### ИЗВЛЕЧЁННЫЙ ТЕКСТ
-*-

# Компьютерные технологии > Железо (hardware) > Периферийные устройства >  Переназначение мультимедиа-клавиш клавиатуры

## klekl

Здравствуйте. Есть три мультимедиа-клавиши "домой", "имейл" и "поиск". Клавиша "имейл" может быть переназначена в MKey, всё работает нормально, но две другие при переназначении вызывают и свою, по умолчанию назначенную, функцию, и ту, которую задал я через MKey. В SharpKeys, KeyTweak ничего не выходит, функции не меняются. В KeyboardTest у двух этих клавиш показывают коды только для Windows, для Bios - нули, так что и вручную через реестр назначить другие функции не получается. Больше ничего не нагуглил. Помогите, пожалуйста.

-*-

### ДАННЫЕ
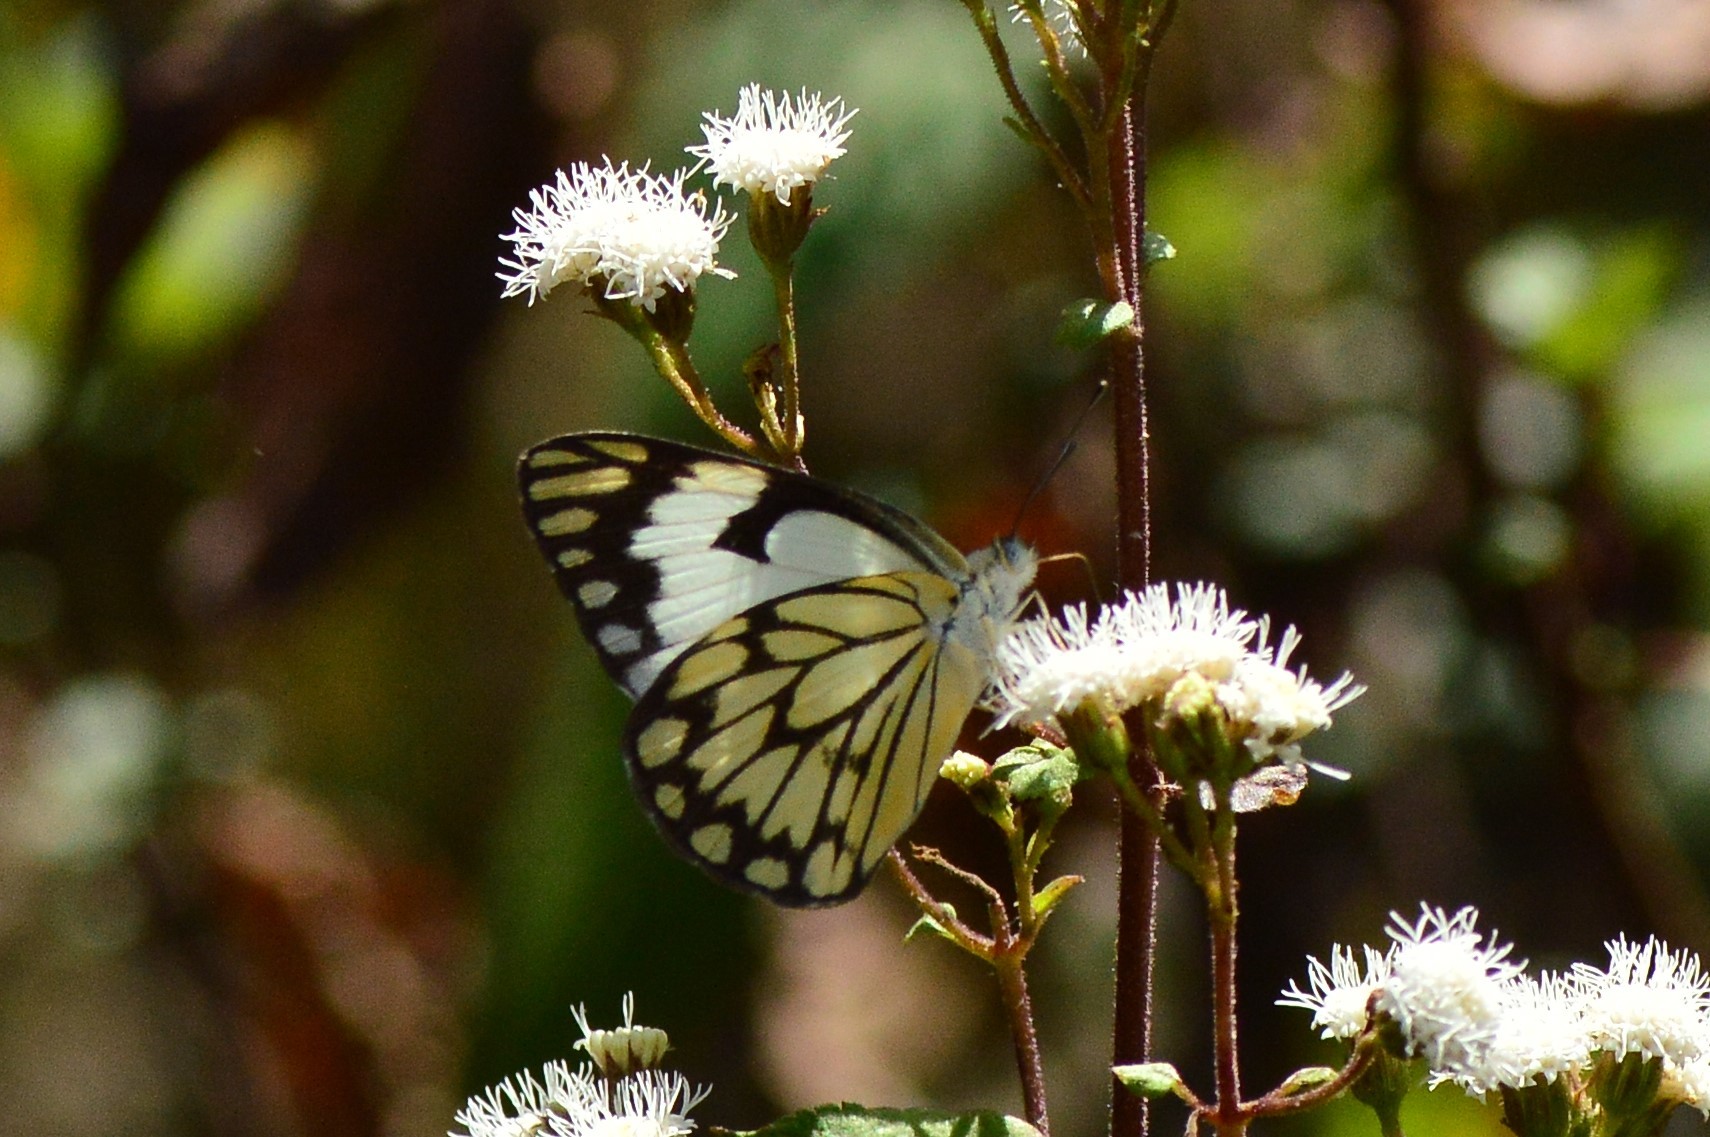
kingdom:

-*-

### ЗАДАНИЯ
**A.** Определите, согласуются ли с текстом о переназначении мультимедиа-клавиш следующие утверждения: (i) клавиша "имейл" переназначается в MKey без проблем; (ii) в SharpKeys удалось изменить функции двух других клавиш; (iii) KeyboardTest показывает для этих двух клавиш коды Bios. Для каждого ответьте "да" или "нет" и приведите точную цитату, на которой основан ответ.
**B.** Продолжите текст о переназначении мультимедиа-клавиш после его последней фразы.

### ОТВЕТЫ
**A.**
(i) Да: "Клавиша "имейл" может быть переназначена в MKey, всё работает нормально".
(ii) Нет: "В SharpKeys, KeyTweak ничего не выходит, функции не меняются".
(iii) Нет: "В KeyboardTest у двух этих клавиш показывают коды только для Windows, для Bios - нули".

**B.**
----------


## klekl

Решение: в AutoHotKey запустить скрипт как на скриншоте (клавиша "домой" биндится как insert). Если пользуетесь пунтосвинчером, то на скриншоте и удобные (мне) настройки для пользования им.настройки клавиатуры.jpg

----------


## klekl

http://i056.radikal.ru/1604/1b/e1de42ee57cf.png

---------- Post added at 02:15 ---------- Previous post was at 02:14 ----------

Клавиатура Dialog kp-112wu. Переназначить, забиндить, изменить клавиши.

----------


## byronedugs

Ок. Модель ноутбука: SONY VAIO SVF153A1YVsvf1532p1rb. 
Клавиатура встроенная. Не знаю, какая у нее может быть модель.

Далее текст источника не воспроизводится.